Personalized Federated Segmentation with Shared Feature Aggregation and Boundary-Focused Calibration

TL;DR

FedOAP addresses organ-agnostic tumor segmentation under privacy-preserving personalized federated learning by learning a shared feature space across organs while keeping client data local.It introduces Decoupled Cross-Attention to fuse globally aggregated features with local queries and a client-specific spatial adapter for personalization, plus a Perturbed Boundary Loss for boundary-focused calibration during local fine-tuning.Across brain, liver, and breast tasks, plus unseen lung data for generalization, FedOAP achieves superior Dice scores and robust cross-domain performance relative to state-of-the-art FL and PFL baselines.This approach enables effective cross-organ knowledge transfer with privacy guarantees and practical applicability in heterogeneous medical imaging scenarios.

Abstract

Personalized federated learning (PFL) possesses the unique capability of preserving data confidentiality among clients while tackling the data heterogeneity problem of non-independent and identically distributed (Non-IID) data. Its advantages have led to widespread adoption in domains such as medical image segmentation. However, the existing approaches mostly overlook the potential benefits of leveraging shared features across clients, where each client contains segmentation data of different organs. In this work, we introduce a novel personalized federated approach for organ agnostic tumor segmentation (FedOAP), that utilizes cross-attention to model long-range dependencies among the shared features of different clients and a boundary-aware loss to improve segmentation consistency. FedOAP employs a decoupled cross-attention (DCA), which enables each client to retain local queries while attending to globally shared key-value pairs aggregated from all clients, thereby capturing long-range inter-organ feature dependencies. Additionally, we introduce perturbed boundary loss (PBL) which focuses on the inconsistencies of the predicted mask's boundary for each client, forcing the model to localize the margins more precisely. We evaluate FedOAP on diverse tumor segmentation tasks spanning different organs. Extensive experiments demonstrate that FedOAP consistently outperforms existing state-of-the-art federated and personalized segmentation methods.

Figures (5)

• Figure 1: Motivation for FedOAP. FedOAP aims to learn a shared feature representation across clients by aggregating informative tokens from different organs while preserving client-specific data privacy.
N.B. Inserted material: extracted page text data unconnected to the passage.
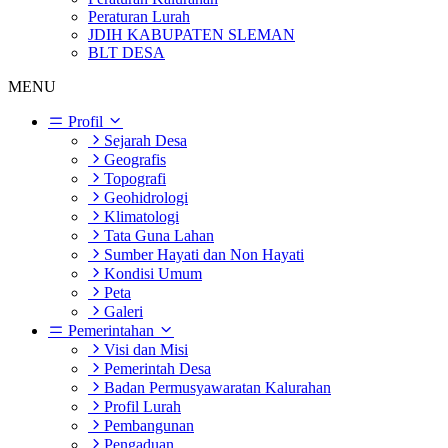
Peraturan Lurah
JDIH KABUPATEN SLEMAN
BLT DESA
MENU
Profil
Sejarah Desa
Geografis
Topografi
Geohidrologi
Klimatologi
Tata Guna Lahan
Sumber Hayati dan Non Hayati
Kondisi Umum
Peta
Galeri
Pemerintahan
Visi dan Misi
Pemerintah Desa
Badan Permusyawaratan Kalurahan
Profil Lurah
Pembangunan
Pengaduan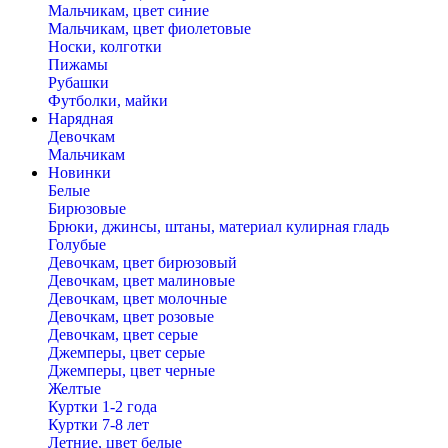
Мальчикам, цвет синие
Мальчикам, цвет фиолетовые
Носки, колготки
Пижамы
Рубашки
Футболки, майки
Нарядная
Девочкам
Мальчикам
Новинки
Белые
Бирюзовые
Брюки, джинсы, штаны, материал кулирная гладь
Голубые
Девочкам, цвет бирюзовый
Девочкам, цвет малиновые
Девочкам, цвет молочные
Девочкам, цвет розовые
Девочкам, цвет серые
Джемперы, цвет серые
Джемперы, цвет черные
Желтые
Куртки 1-2 года
Куртки 7-8 лет
Летние, цвет белые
This enables improved tumor segmentation by leveraging inter-organ knowledge and producing personalized predictions guided by cross-client feature dependencies.
• Figure 2: (a) Overview of the proposed FedOAP framework. Each client $k \in \mathcal{K}$ trains a local model $\theta_k$ (composed of an encoder-decoder architecture with a client-specific spatial adapter $\phi_k$) on its private dataset $\mathcal{D}_k$ for $\mathcal{T}$ rounds. During this phase, DCA separates the shared parameters $\gamma_k$ for global aggregation. Finally, each client fine-tunes its model using PBL, resulting in the personalized parameters ${\theta}_k^{\ast}$. (b) The proposed Decoupled Cross-Attention (DCA) mechanism. The private query embeddings $\mathbf{q}_k$ attend to the concatenated key-value $(\mathbf{k}_k, \mathbf{v}_k)$ pairs, capturing cross-organ, long-range dependencies without exposing private client representations. (c) The Perturbed Boundary Loss (PBL) mechanism. The inconsistencies between predicted masks $\hat{\mathcal{Y}}_i$ and ground truth $\mathcal{Y}_i$ is used as a guide to inject noise, reinforcing supervision on uncertain regions to improve boundary precision.
• Figure 3: Qualitative comparison of FedOAP with existing FL and PFL methods across different organ datasets. Each row depicts a random sample from a client, illustrating segmentation performance across methods.
• Figure 4: Average inference time (in ms) per sample for each FL method.
• Figure 5: Comparison of FedOAP using $\mathcal{K}=30$ in various training scenarios. Here, $R$ denotes the number of communication rounds and $F$ denotes the number of local fine-tuning epochs.